Related Characters: The Narrator (speaker)
Page Number: 581
Explanation and Analysis:

The narrator has explained that, despite all that has happened to him, he has accepted his own humanity and is still able to love, and that he is now ready to emerge from "hibernation." He reflects on his reason for writing his story, and imagines the reader reacting in a negative way to his explanation, criticizing the narrator for being attention-hungry. He refutes this position and in the final sentence of the novel suggests that "on the lower frequencies" he might speak for "you," the reader.

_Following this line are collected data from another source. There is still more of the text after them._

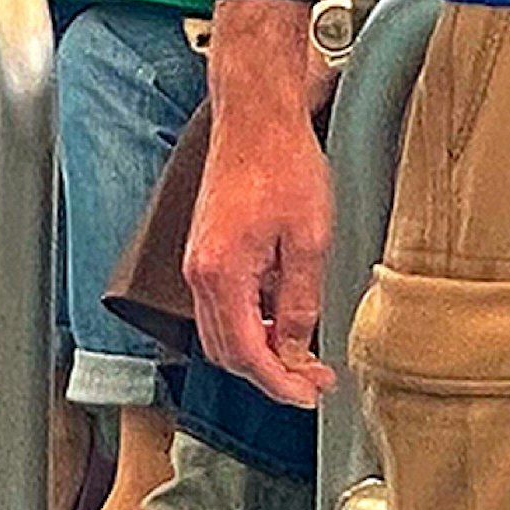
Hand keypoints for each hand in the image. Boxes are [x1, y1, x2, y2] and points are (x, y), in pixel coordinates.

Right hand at [185, 6, 333, 404]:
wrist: (256, 115)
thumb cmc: (281, 160)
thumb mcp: (310, 238)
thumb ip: (301, 302)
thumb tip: (298, 348)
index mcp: (221, 274)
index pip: (248, 354)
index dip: (279, 382)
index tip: (307, 394)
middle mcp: (200, 275)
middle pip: (228, 353)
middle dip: (270, 373)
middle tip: (311, 380)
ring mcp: (199, 264)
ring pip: (223, 334)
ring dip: (260, 351)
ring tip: (301, 354)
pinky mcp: (206, 253)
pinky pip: (223, 308)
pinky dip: (251, 324)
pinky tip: (282, 317)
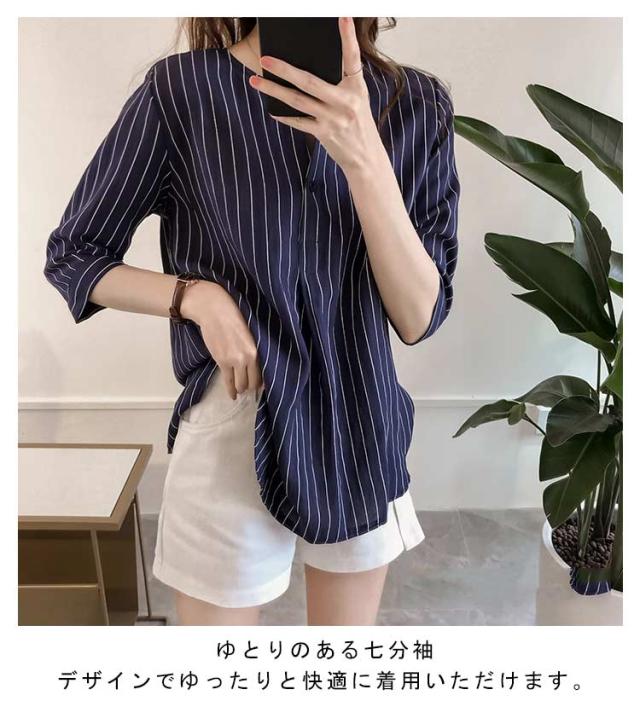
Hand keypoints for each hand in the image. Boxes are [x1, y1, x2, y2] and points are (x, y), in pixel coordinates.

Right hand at [181, 280, 262, 399]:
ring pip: (242, 384)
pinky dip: (231, 391)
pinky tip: (232, 396)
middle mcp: (250, 356)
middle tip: (249, 387)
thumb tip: (256, 361)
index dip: (262, 381)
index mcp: (259, 347)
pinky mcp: (222, 361)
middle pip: (254, 381)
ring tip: (240, 389)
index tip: (261, 385)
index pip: (264, 372)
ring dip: (241, 388)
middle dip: (251, 387)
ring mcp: (236, 360)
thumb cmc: (233, 315)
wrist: (213, 309)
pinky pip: (228, 382)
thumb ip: (254, 346)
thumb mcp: (250, 331)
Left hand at [248, 17, 384, 175]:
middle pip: (309, 81)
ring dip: (274, 91)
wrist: (366, 158)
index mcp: (357, 87)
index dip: (348, 37)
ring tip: (256, 81)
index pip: (352, 57)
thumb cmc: (359, 123)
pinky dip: (284, 116)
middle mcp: (346, 101)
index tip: (342, 16)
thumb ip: (342, 82)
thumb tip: (312, 67)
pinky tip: (272, 110)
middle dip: (285, 69)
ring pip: (298, 101)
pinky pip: (299, 122)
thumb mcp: (358, 99)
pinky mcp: (325, 133)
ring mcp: (334, 118)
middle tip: (265, 59)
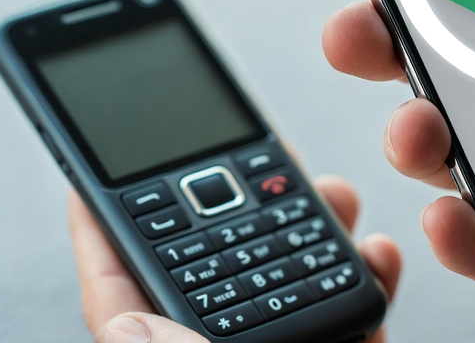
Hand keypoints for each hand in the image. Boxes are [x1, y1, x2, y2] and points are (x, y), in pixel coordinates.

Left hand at [68, 176, 400, 342]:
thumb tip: (122, 309)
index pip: (122, 293)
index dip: (105, 232)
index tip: (97, 171)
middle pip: (214, 273)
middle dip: (233, 204)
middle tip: (251, 149)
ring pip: (288, 289)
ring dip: (311, 232)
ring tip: (330, 192)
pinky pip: (350, 325)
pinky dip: (366, 284)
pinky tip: (378, 255)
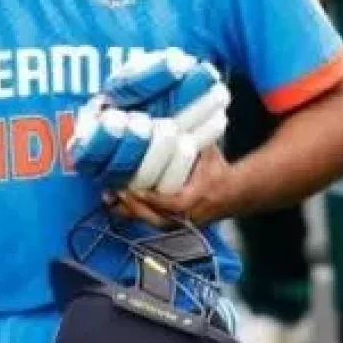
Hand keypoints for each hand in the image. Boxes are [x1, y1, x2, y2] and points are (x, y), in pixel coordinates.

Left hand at [108, 143, 238, 226]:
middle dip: (134, 207)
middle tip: (115, 192)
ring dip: (130, 211)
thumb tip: (176, 118)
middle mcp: (188, 215)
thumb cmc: (217, 171)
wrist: (233, 193)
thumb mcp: (208, 152)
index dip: (153, 199)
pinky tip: (118, 204)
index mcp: (198, 197)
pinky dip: (135, 214)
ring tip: (110, 198)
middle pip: (157, 218)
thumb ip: (194, 137)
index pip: (174, 204)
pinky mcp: (174, 224)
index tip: (135, 190)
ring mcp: (180, 222)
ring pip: (151, 222)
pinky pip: (151, 221)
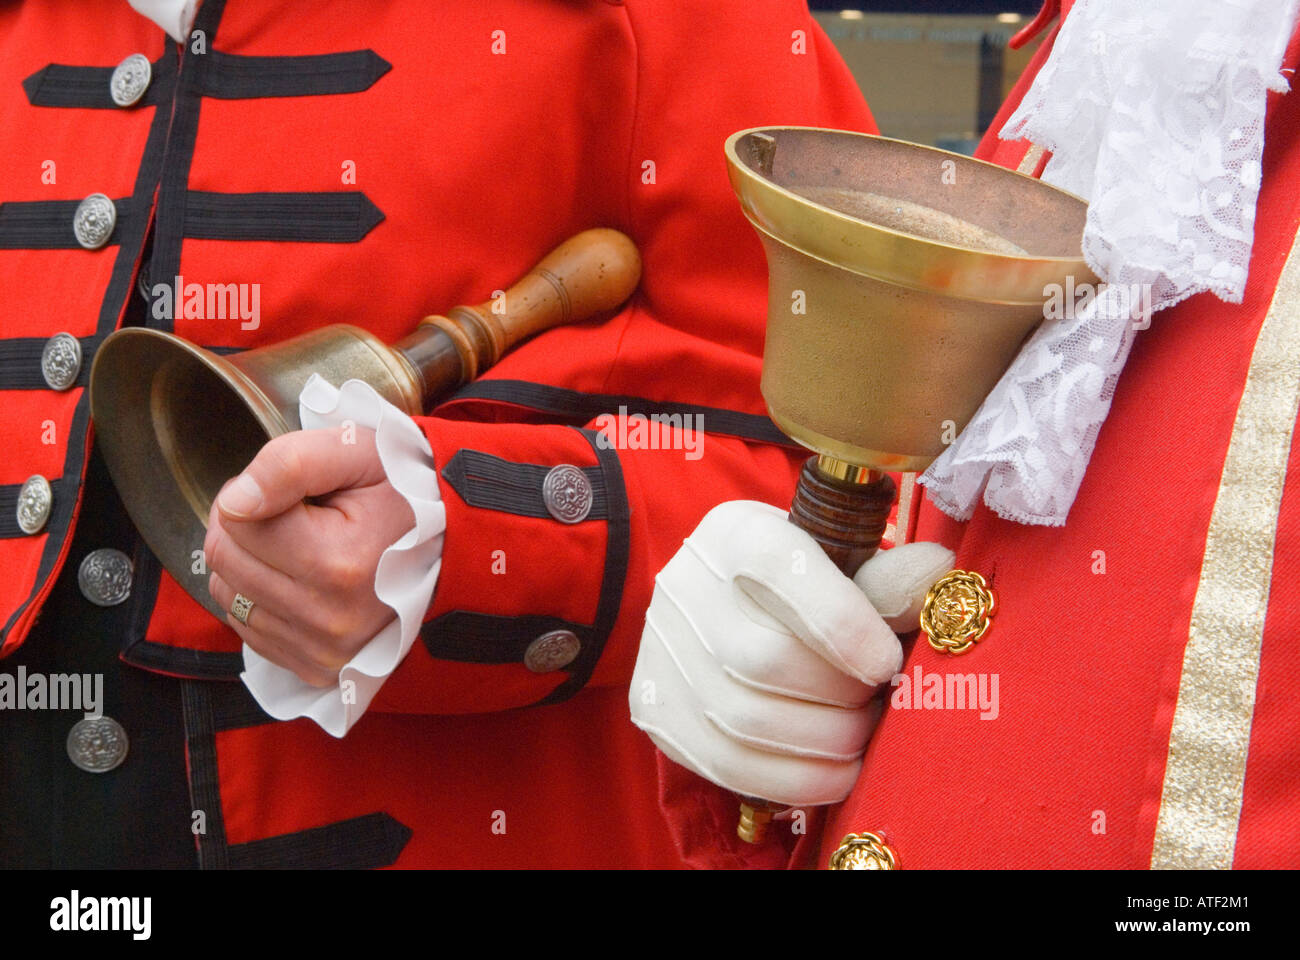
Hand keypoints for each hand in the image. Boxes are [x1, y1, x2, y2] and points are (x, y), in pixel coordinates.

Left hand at [204, 426, 413, 686]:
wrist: (455, 544)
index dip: (251, 491)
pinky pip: (249, 630)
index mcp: (338, 562)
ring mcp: (324, 650)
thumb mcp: (359, 452)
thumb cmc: (407, 491)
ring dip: (248, 562)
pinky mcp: (319, 669)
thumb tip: (235, 503)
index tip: (292, 489)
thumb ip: (290, 464)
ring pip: (228, 596)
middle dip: (243, 525)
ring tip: (294, 543)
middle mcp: (328, 618)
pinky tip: (299, 577)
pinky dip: (261, 599)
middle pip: (225, 559)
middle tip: (287, 511)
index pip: (235, 520)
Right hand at [629, 500, 952, 805]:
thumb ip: (884, 579)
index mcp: (736, 533)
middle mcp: (685, 586)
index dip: (840, 622)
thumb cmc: (799, 586)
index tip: (886, 661)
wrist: (717, 607)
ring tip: (860, 732)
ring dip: (826, 740)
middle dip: (841, 694)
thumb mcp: (838, 564)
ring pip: (746, 719)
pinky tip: (835, 768)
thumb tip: (937, 574)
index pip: (778, 568)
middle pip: (765, 659)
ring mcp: (660, 651)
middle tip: (878, 700)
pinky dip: (796, 778)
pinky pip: (728, 764)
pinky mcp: (655, 710)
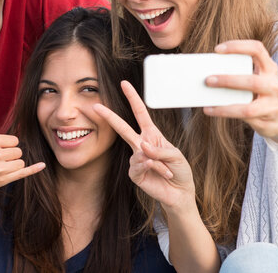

There are a number of ways to interpret this sentence. "The lower frequencies" may refer to the narrator's life on the fringes of society; perhaps he is referring to his mission to give a voice to the experience of being oppressed as a black person in America.At the same time, the "you" in this sentence could be anyone, and "the lower frequencies" perhaps refers to the fundamental humanity that all people share––even those who do not want to admit it. The narrator may be implying that while on the surface he is "invisible," beneath this lies the truth of his consciousness and authentic identity. The sentence is further complicated by the fact that the narrator uses the phrase "speak foryou" as opposed to "speak to you." The novel is filled with moments in which certain characters speak for other characters, thereby denying these other characters their right to self-determination and agency. However, in the final sentence the narrator suggests that their is perhaps a better way for people to speak for one another, by articulating genuine emotional truths about human experience.